Oretha Castle Haley (deceased). Her family had a back house where Freedom Riders could take a safe break and be fed with food that her Madear brought from Dookey Chase's and food she cooked. She was mentor to the movement in New Orleans and travelled the state to oversee various voter registration projects. She would ultimately become Director of the Charity Hospital complex. There now is Oretha Castle Haley Boulevard in her honor.

Richard Haley (deceased) was south eastern Director for CORE (Congress of Racial Equality) covering from Florida to Louisiana. He married Oretha in the late sixties and they had 4 boys. (two from her previous marriage) Their grandson Blair Dottin-Haley is the creator of Blairisms and #SAVAGECHATSERIES

Dr. & Mrs Mitchell (deceased) helped support the movement and were active in New Orleans

Rudy Lombard (deceased) ran for Mayor in New Orleans and sought Oretha's mentorship and direction. His brother is Judge Edward Lombard.

Freddie Tolliver was just out of high school and lived on sharecropper land. He never missed a day working with us and speaking to his neighbors.

James Farmer — Founder/Executive Director of National CORE. An original member of the Fellowship of Reconciliation evolving ultimately into the Congress of Racial Equality. He worked alongside of Martin Luther King, Jr., initiated/organized the first Freedom Ride in 1961.

Rev. Ronnie Moore was chief of operations for Freedom Summer and Louisiana statewide CORE efforts. He lives in New Orleans and works with former prison inmates re-entry home to family and community with a program he created and is housed with New Orleans Catholic Charity.

Dookey Chase restaurant is legend in New Orleans and functioned as a segregated restaurant until the late sixties, after the civil rights bill was passed.
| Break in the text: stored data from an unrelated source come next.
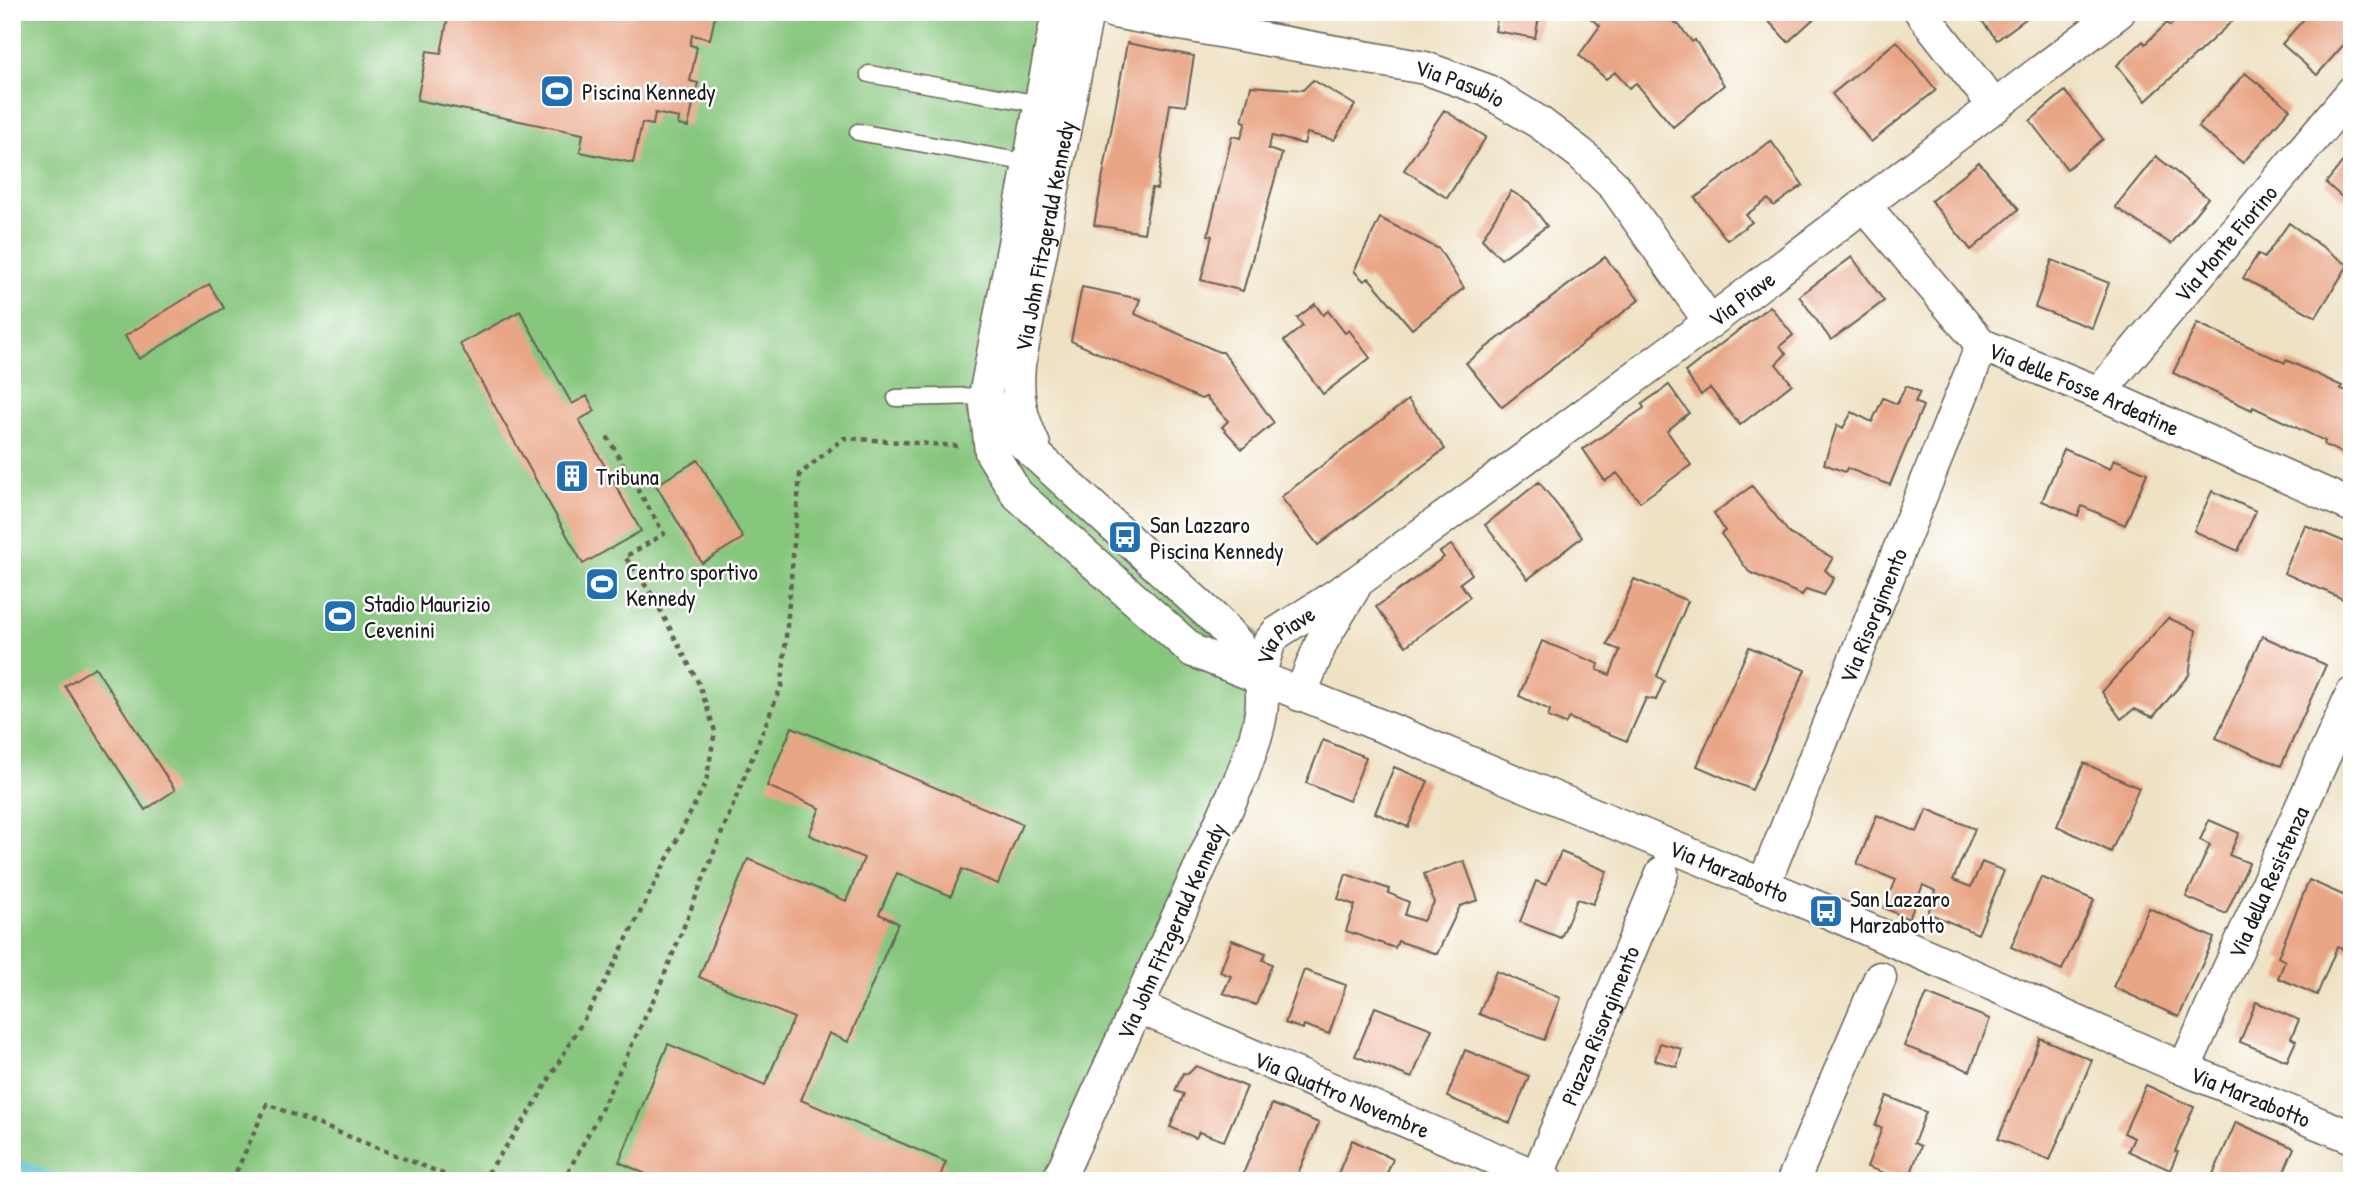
<svg xmlns="http://www.w3.org/2000/svg" width="2364" height="1193" viewBox="0 0 2364 1193" font-family="'Patrick Hand',sans-serif">
<style>
.green{fill:#86c67d;stroke:#51714c;stroke-width:2}
.lines{fill:none;stroke-linecap:round;stroke-linejoin:round}
.stream{stroke:#56bdd4;stroke-width:10}
.building{fill:#e9a686}
.service-casing{stroke:#666157;stroke-width:19}
.minor-casing{stroke:#666157;stroke-width:35}
.path{stroke:#666157;stroke-width:4.5;stroke-dasharray:5 5;stroke-linecap:butt}
.service{stroke:#fff;stroke-width:16}
.minor{stroke:#fff;stroke-width:32}
.labels{text-anchor:middle;dominant-baseline:central;stroke-width:5;stroke-linejoin:round;paint-order:stroke}
.street-label{font-size:23px;fill:#1c1c1c;stroke:#fff}
.poi-label{font-size:23px;fill:#1c1c1c;stroke:#fff;text-anchor:start}
</style>
<rect width="100%" height="100%" fill="#fff"/>
<filter id="ink" filterUnits="userSpaceOnUse"><feTurbulence type="fractalNoise" baseFrequency=".0143" numOctaves="2"/><feDisplacementMap in="SourceGraphic" scale="14" xChannelSelector="R" yChannelSelector="G"/><feConvolveMatrix kernelMatrix="1 2 1 2 8 2 1 2 1" color-interpolation-filters="sRGB"/></filter>
<filter id="wash" filterUnits="userSpaceOnUse"><feTurbulence type="fractalNoise" baseFrequency=".00686" numOctaves="4" result="noise"/><feDisplacementMap in="SourceGraphic" scale="28" xChannelSelector="R" yChannelSelector="G"/><feGaussianBlur stdDeviation="1.57" result="paint"/><feColorMatrix in="noise" values="0 0 0 0 0 0 0 0 0 0 0 0 0 0 0 0 0 1.4 0 .05"/><feComposite in="paint" operator="in"/></filter>
<g filter="url(#wash)">
<rect width="100%" height="100%" fill="#efe2c4"/>
<!-- green -->
<path class="green" d="M12 12H1071L1009 404 1125 537 1257 632 1274 673 1061 1181H12Z"/>
<g class="lines">
<!-- stream -->
<path class="stream" d="M12 1162 60 1181"/>
</g>
<g id="blocks">
<!-- building -->
<path class="building" d="M449 12H716L710 39 692 35 690 45 697 47 690 81 698 83 688 127 678 125 679 118 655 113 653 125 642 123 633 163 580 152 583 134 417 100 427 51 441 53Z
M1498 12H1540L1535 38 1495 31Z
M1594 12H1657L1679 25 1692 42 1695 40 1724 85 1673 127 1636 83 1629 88 1615 72 1606 79 1579 55 1600 26 1590 18Z
M1760 12H1817L1819 14 1788 42Z
M1975 12H2035L1997 40Z
M2184 12H2242L2146 101 2117 65 2143 41 2145 44 2167 23 2170 26Z
M2310 12H2347L2352 17V35L2317 75 2282 44Z
M1897 41 1936 90 1871 142 1832 94Z
M1127 43 1194 56 1186 106 1170 104 1157 189 1152 188 1144 233 1094 225Z
M2245 73 2290 109 2243 163 2198 127Z
M1313 80 1355 105 1334 140 1307 133 1304 144 1272 136 1268 149 1282 154 1243 291 1201 280 1212 236 1208 235 1232 136 1241 138 1246 122 1242 121 1251 86 1303 90Z
M2065 91 2103 139 2067 169 2030 121Z
M1444 110 1486 137 1447 198 1404 170Z
M1771 141 1803 185 1774 206 1768 199 1746 215 1752 222 1727 240 1695 198Z
M2352 150V206L2326 183Z
M2156 156 2208 198 2171 244 2115 207Z
M1979 162 2019 209 1971 250 1931 201Z
M1511 191 1529 202 1547 226 1501 259 1482 239Z
M1380 218 1439 249 1464 288 1412 329 1369 278 1364 281 1354 271Z
M2289 223 2348 265 2316 317 2243 278 2258 254 2264 258Z
M1605 257 1639 300 1502 407 1466 363Z
M1852 257 1884 301 1831 340 1799 296Z
M2052 260 2109 283 2092 328 2035 307Z
M209 284 224 308 139 359 125 336Z
M1082 287 1140 299 1135 314 1219 352H1223L1274 423 1242 449 1222 427 1228 421 1206 397 1201 399 1071 341Z
M1315 304 1323 315 1328 311 1345 333 1349 330 1370 358 1323 394 1284 341 1303 326 1297 318Z
M1770 306 1793 335 1780 346 1786 354 1776 364 1792 384 1740 425 1710 388 1701 395 1685 372Z
M520 311 572 404 587 396 595 411 579 420 641 531 583 564 460 344Z
M2197 323 2285 363 2286 360 2342 386 2341 389 2352 393V457L2324 445 2325 441 2253 407 2252 410 2173 373Z
M1669 385 1689 413 1667 431 1691 465 1640 502 1617 473 1605 481 1583 449 1644 408 1642 404Z
M1906 386 1920 392 1915 402 1923 406 1890 485 1847 468 1845 472 1824 464 1837 425 1843 428 1852 412 1872 422 1883 398 1897 404Z
M1408 400 1445 449 1318 545 1281 497Z
M2064 449 2110 469 2114 459 2147 473 2125 525 2082 506 2078 516 2042 501Z
M698 460 743 538 702 563 656 485Z
M1539 482 1582 537 1528 579 1485 525Z
M1752 486 1790 534 1833 558 1825 570 1834 578 1824 595 1806 589 1802 595 1749 572 1721 534 1725 531 1714 513Z
M2212 491 2256 511 2238 551 2194 531Z
M2305 525 2352 545V603L2284 573Z
M1451 545 1472 574 1460 583 1470 597 1406 646 1376 607 1444 557 1440 552Z
M1634 579 1688 601 1657 676 1664 681 1656 700 1646 698 1627 741 1569 718 1565 724 1548 717 1550 710 1519 696 1542 641 1599 664 1597 670 1610 675 1620 650 1607 645Z
M2168 618 2196 630 2189 675 2153 717 2134 709 2121 719 2102 692Z
M2262 636 2326 665 2281 766 2216 738Z
M1749 647 1805 670 1752 790 1697 766Z
M95 667 175 790 145 810 65 686Z
M792 727 1022 824 998 884 962 869 951 896 897 873 879 914 898 923 848 1042 829 1033 801 1100 946 1162 938 1181H661L619 1162 668 1044 765 1085 794 1018 699 977 748 859 846 901 864 858 809 835 820 808 767 786Z
M1323 740 1366 757 1349 801 1306 783Z
M2084 763 2139 788 2111 852 2057 826Z
M1394 767 1428 781 1408 827 1375 813Z
M1927 809 1975 829 1953 880 1971 887 1982 862 2004 871 1978 934 1928 913 1936 891 1923 885 1909 919 1884 908 1896 880 1857 864 1877 815 1917 832Z
M2209 820 2239 833 2229 855 2249 863 2226 914 2186 897 2210 845 2200 840Z
M1561 852 1607 871 1593 904 1577 899 1561 938 1520 922 1536 881 1546 885Z
M1464 861 1478 900 1460 906 1437 954 1398 941 1395 948 1346 931 1355 905 1338 899 1346 874 1389 889 1388 893 1409 902 1405 915 1423 921 1434 903 1424 874Z
M2041 877 2094 900 2062 970 2011 947Z
M2309 880 2352 899V953L2337 947 2317 995 2278 978 2285 961 2278 957Z
M2149 908 2214 938 2179 1017 2113 987Z
M1232 940 1266 953 1263 960 1272 964 1256 1005 1223 993 1231 976 1220 972Z
M1304 970 1346 985 1329 1034 1304 1025 1303 1029 1285 1023Z
M1496 971 1560 998 1544 1040 1479 1014Z
M1927 994 1990 1019 1970 1071 1904 1046Z
M2256 1002 2299 1020 2291 1038 2296 1041 2287 1061 2240 1042Z
M1375 1007 1432 1029 1412 1078 1355 1056Z
M2040 1038 2092 1060 2050 1160 1998 1139Z
M1660 1043 1682 1049 1677 1067 1655 1060Z
M1465 1050 1529 1076 1510 1123 1447 1097Z
M1196 1066 1247 1087 1224 1141 1199 1132 1196 1138 1170 1127 1184 1094 1175 1091 1183 1073 1188 1074Z
M2146 1085 2194 1107 2175 1151 2178 1152 2170 1170 2128 1151 2134 1138 2124 1133Z
M1887 1096 1926 1112 1914 1143 1921 1146 1908 1181 1867 1167 1882 1128 1875 1126Z
M1272 1104 1319 1123 1295 1181H1260L1243 1174Z
M2236 1122 2294 1148 2280 1181H2210Z
M1352 1140 1393 1159 1384 1181H1335Z"/>
</g>
</g>
<g filter="url(#ink)">
<use href="#blocks" fill-opacity="0" stroke="#666157" stroke-width="2"/>
<g class="lines">
<!-- service casing -->
<g class="service-casing">
<path id="service" d="M869 74 1040 104
M858 132 1029 163
M896 398 985 396"/>
</g>
<!-- minor casing -->
<g class="minor-casing">
<g id="minor">
<path id="s1" d="M1058 12 985 396 991 452 1017 494 1193 651 1394 731 1826 911 2184 1069 2352 1137"/>
<path id="s2" d="M1114 12 1425 68 1486 90 1540 123 1581 154 1615 187 1710 322"/>
<path d="M1921 12 1995 107"/>
<path id="s3" d="M1864 205 1982 345 2099 393 2352 506"/>
<path id="s4" d="M2099 393 2352 92"/>
<path d="M986 397 1010 431 1218 622C1232 638 1250 655 1258 675 1270 705 1253 745 1243 773L1058 1181"/>
<path id="s5" d="M1034 445C1021 416 1016 398 1019 365L1087 12"/>
<path id="s6" d="M1259 676 1269 643 1277 633 1358 581 1710 322 2119 12"/>
<path d="M1300 695 1322 641 1354 588"/>
<path id="s7" d="M1763 886 1982 345"/>
<path id="s8" d="M1136 1006 1547 1181"/>
<path id="s9" d="M2184 1069 2352 694"/>
<path id="s10" d="M1537 1177 1662 873"/>
<path d="M1793 1181 1880 978"/>
</g>
</g>
<!-- path -->
<path class="path" d="M232 1181 267 1104 461 1181
M482 1181 530 1112 602 988 706 782 715 731 699 684 653 596 625 557 664 534 605 433
M563 1181 598 1116 659 988 782 684 800 474 844 438 958 446"/>
<!-- service -->
<use href="#service" class="service"/>
<!-- minor -->
<use href="#minor" class="minor"/>
</g>
</g>
<!-- icons -->
<defs>
<g id="stadium-square" transform="scale(1.75)"><rect x="-9" y="-9" width="18" height="18" rx="4" fill="#1f6fb2" stroke="#fff"/><path d="M0-5a6.5 5 0 1 0 0 10a6.5 5 0 1 0 0-10ZM-3.5-1.8h7v3.6h-7Z" fill="#fff"/></g>
<g id="building-square" transform="scale(1.75)"><rect x="-9" y="-9" width="18" height="18" rx="4" fill="#1f6fb2" stroke="#fff"/><path d="M-4-6H4V6H1V3H-1V6H-4ZM-2.5-4.3h1.7v1.8h-1.7ZM.8-4.3h1.7v1.8H.8ZM-2.5-1h1.7V.8h-1.7ZM.8-1h1.7V.8H.8Z" fill="#fff"/></g>
<g id="bus-square" transform="scale(1.75)"><rect x="-9" y="-9" width="18" height="18" rx="4" fill="#1f6fb2" stroke="#fff"/><path d="M-5-6H5V4H4V6H2V4H-2V6H-4V4H-5ZM-3.5-4V0h7V-4ZM-3.5 1.2v1.5H-2V1.2ZM2 1.2v1.5H3.5V1.2Z" fill="#fff"/></g>
</defs>
<g fill-rule="evenodd">
<use href="#stadium-square" x="557" y="91"/>
<use href="#building-square" x="572" y="476"/>
<use href="#bus-square" x="1125" y="537"/>
<use href="#stadium-square" x="602" y="584"/>
<use href="#stadium-square" x="340" y="616"/>
<use href="#bus-square" x="1826" y="911"/>
</g>
<g class="labels">
<!-- street labels -->
<g class="street-label">
<text stroke="none"><textPath href="#s2" startOffset="354">Via Pasubio</textPath></text>
<text stroke="none"><textPath href="#s5" startOffset="214">Via John Fitzgerald Kennedy</textPath></text>
<text stroke="none"><textPath href="#s4" startOffset="196">Via Monte Fiorino</textPath></text>
<text stroke="none"><textPath href="#s6" startOffset="620">Via Piave</textPath></text>
<text stroke="none"><textPath href="#s3" startOffset="294">Via delle Fosse Ardeatine</textPath></text>
<text stroke="none"><textPath href="#s7" startOffset="292">Via Risorgimento</textPath></text>
<text stroke="none"><textPath href="#s6" startOffset="51">Via Piave</textPath></text>
<text stroke="none"><textPath href="#s1" startOffset="1312">Via Marzabotto</textPath></text>
<text stroke="none"><textPath href="#s9" startOffset="205">Via della Resistenza</textPath></text>
<text transform="translate(1171 931) rotate(-66)">Via John Fitzgerald Kennedy</text>
<text stroke="none"><textPath href="#s10" startOffset="164">Piazza Risorgimento</textPath></text>
<text stroke="none"><textPath href="#s8" startOffset="224">Via Quattro Novembre</textPath></text>
<text stroke="none"><textPath href="#s1" startOffset="1880">Via Marzabotto</textPath></text>
</g>
<!-- poi labels -->
<g class="poi-label">
<text x="582" y="91">Piscina Kennedy</text>
<text x="596" y="476">Tribuna</text>
<text x="1150" y="524">San Lazzaro<tspan x="1150" dy="26">Piscina Kennedy</tspan></text>
<text x="626" y="571">Centro sportivo<tspan x="626" dy="26">Kennedy</tspan></text>
<text x="364" y="603">Stadio Maurizio<tspan x="364" dy="26">Cevenini</tspan></text>
<text x="1850" y="898">San Lazzaro<tspan x="1850" dy="26">Marzabotto</tspan></text>
</g>
</g>
<!-- margin -->
<rect width="2364" height="1193" fill="none" stroke="#fff" stroke-width="42"/>
</svg>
Annie P. Mason Johnson was/is still an activist in Jonesboro, was arrested for protesting and remained steadfast in her civil rights work to this very day as the head of her family.

Pernella Mason (deceased) was the Rosa Parks of Jonesboro for confronting the school desegregation for the education and respect she knew she deserved. She was mother to two daughters and three sons who supported the family efforts for civil rights going back and forth to Detroit auto industry jobs.

Vasti (deceased) was the queen of BBQ and she fed and supported civil rights workers while maintaining a segregated two room restaurant.

Elmo Jacobs(deceased) worked at the mill and had rental houses. He gave use to CORE for the Freedom House which housed four workers. (a founder of the Deacons for Defense and Justice)

Ernest Thomas (Chilly Willie) (deceased) worked at the mill and did political networking nationally and internationally (a founder of the Deacons for Defense and Justice).

Lee Gilbert aka Skip (deceased) worked at the mill and armed with his sawed off shotgun kept watch at the Freedom House) from midnight til dawn.

Charlie Fenton lived on and off in Jonesboro for years working with CORE. He was the first white student enrolled in Grambling University. He was very badly beaten in the Jackson Parish jail after a protest and was hospitalized. Almost 80, he now lives in Tennessee and ran marathons until the past few years.]